* Passage for review *
· · · · · · ·

Words for you. Where they come from is unimportant what is is that
they are my favorite words now. More than those of anyone or anything.
This is me. My life. This is you. Your life. If you don't like it
change it. I am. You have right to your beliefs. I will not
participate in a contest of hate anymore. I am the most beautiful
genderfluid you will ever meet. I am so amazing inside and out and I
remember that. I'm a sun shining bright, a star in the night. I am
a soft breeze on a hot summer day, or the cool night air that kisses
your tears away. I play the part of the beggar and the vagabond but I
am as a saint among men. A winged angel fallen to earth, still helping
those who would be helped. I will not hate. It is not who I am. I am
beautiful inside and out, look in my eyes and see all that I am. See
all that you could be. See a world without pain, see what happens when
we love without release, without discrimination, without limit. When
we trust our fellow man. Look at me and see a face of tolerance and
written across it a roadmap to peace. Kiss my lips and be inspired.
Fall into my arms and be inspired. This is who I am. This is what I
represent. What I carry always. Who I love being daily. I am happiness
and a flower in spring. I will not hate or be dirty with the filth of
hate ever again. I will not forget the amazing creature I am. I love
you.
Colby
Wednesday, July 14, 2010
So I'm applying for a job as a waiter at IHOP. I'm hoping that I've grown over the years and am now better at it than when I was a kid. I am interviewing tomorrow at 2:00 and this should be a place I am happy, sonic could have been but I'm getting 2 hours a day at 2 days a week. Not much. So there you have it. Another day another job...in other news this whole thing is starting to show up in my dreams...I heard somewhere that dreams are the result of unresolved emotions. Guess that fits the bill. ALSO...I've been working on a ham radio project and managed to convert a business band radio to ham...all these things that I love seem like they are fillers for something that needs to be part of my life, but I am learning to be more well rounded. Remember that even though you may be gf, gay, lesbian, bi, trans, cd, whatever is different, it doesn't define you, neither can you or should you change it, it is simply part of you, and maybe a big part of you, but nonetheless it does not define you. Only YOU can define you. In my case right now I am a gf trying to survive.

· · · · · · ·

* Source material *
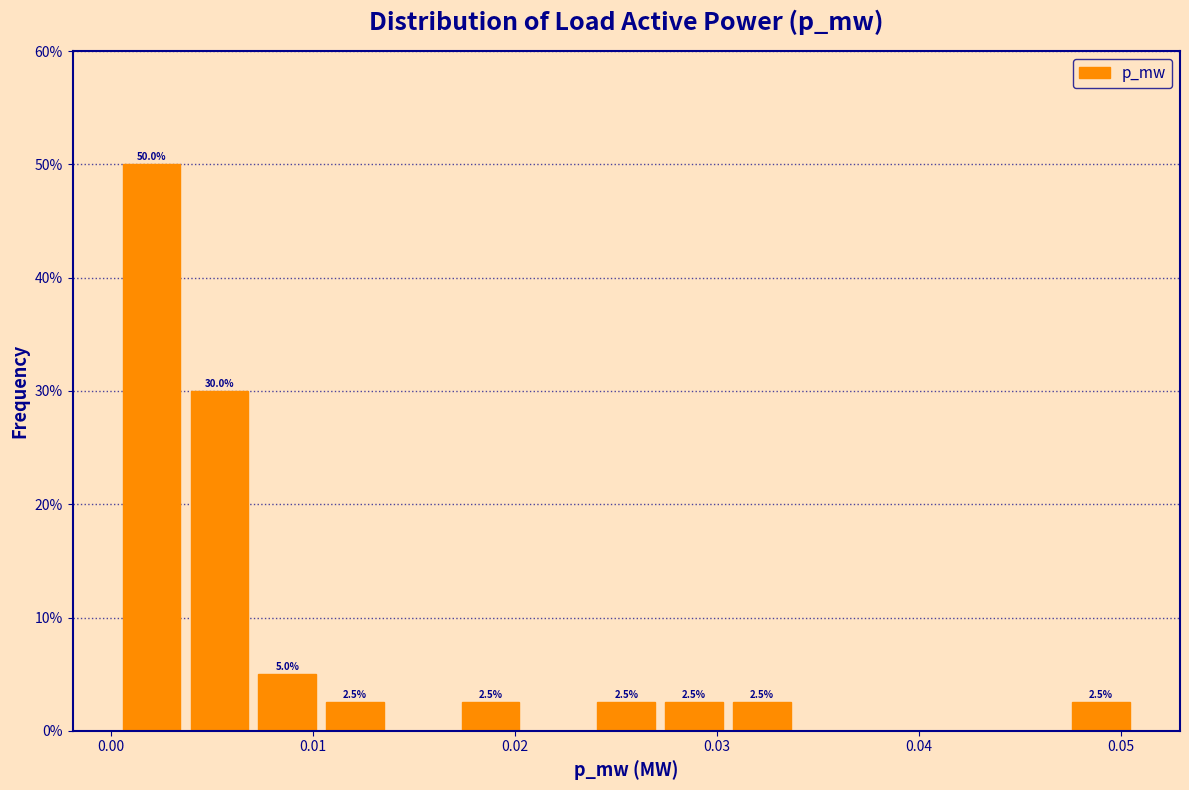

Around what value on the x-axis is the tallest bar? Give the approximate position of its centre, as read against the axis.

0.002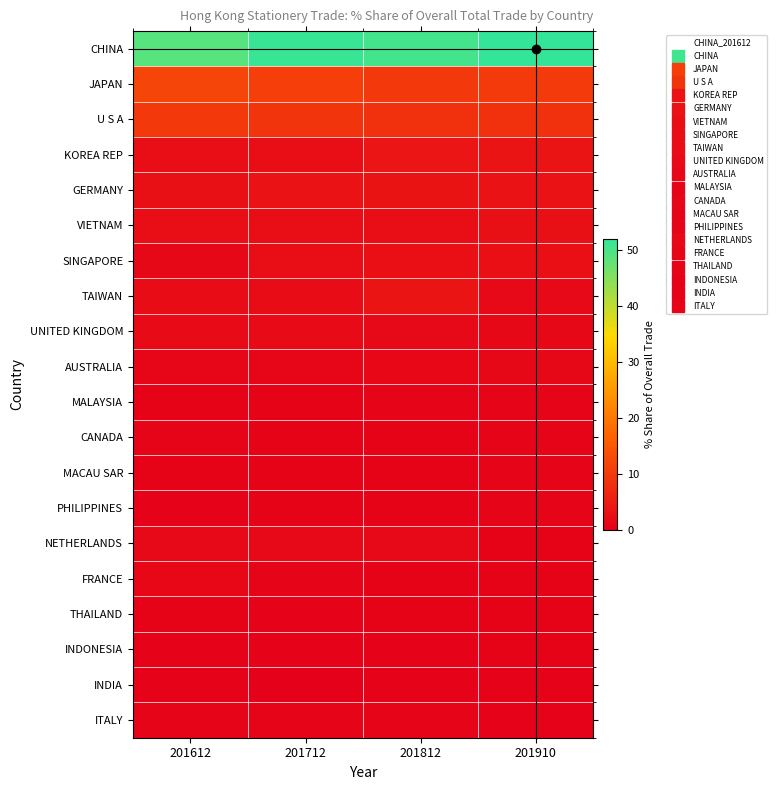

How many distinct data groups are displayed?

20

· · · · · · ·

* Required action *
Reproduce the full blog post above word for word, with nothing left out or changed.

* Task solution *
Words for you. Where they come from is unimportant what is is that
they are my favorite words now. More than those of anyone or anything.
This is me. My life. This is you. Your life. If you don't like it
change it. I am. You have right to your beliefs. I will not
participate in a contest of hate anymore. I am the most beautiful
genderfluid you will ever meet. I am so amazing inside and out and I
remember that. I'm a sun shining bright, a star in the night. I am
a soft breeze on a hot summer day, or the cool night air that kisses
your tears away. I play the part of the beggar and the vagabond but I
am as a saint among men. A winged angel fallen to earth, still helping
those who would be helped. I will not hate. It is not who I am. I am
beautiful inside and out, look in my eyes and see all that I am. See
all that you could be. See a world without pain, see what happens when
we love without release, without discrimination, without limit. When
we trust our fellow man. Look at me and see a face of tolerance and
written across it a roadmap to peace. Kiss my lips and be inspired.
Fall into my arms and be inspired. This is who I am. This is what I
represent. What I carry always. Who I love being daily. I am happiness
and a flower in spring. I will not hate or be dirty with the filth of
hate ever again. I will not forget the amazing creature I am. I love
you.
Colby
Wednesday, July 14, 2010
So I'm applying for a job as a waiter at IHOP. I'm hoping that I've grown over the years and am now better at it than when I was a kid. I am interviewing tomorrow at 2:00 and this should be a place I am happy, sonic could have been but I'm getting 2 hours a day at 2 days a week. Not much. So there you have it. Another day another job...in other news this whole thing is starting to show up in my dreams...I heard somewhere that dreams are the result of unresolved emotions. Guess that fits the bill. ALSO...I've been working on a ham radio project and managed to convert a business band radio to ham...all these things that I love seem like they are fillers for something that needs to be part of my life, but I am learning to be more well rounded. Remember that even though you may be gf, gay, lesbian, bi, trans, cd, whatever is different, it doesn't define you, neither can you or should you change it, it is simply part of you, and maybe a big part of you, but nonetheless it does not define you. Only YOU can define you. In my case right now I am a gf trying to survive.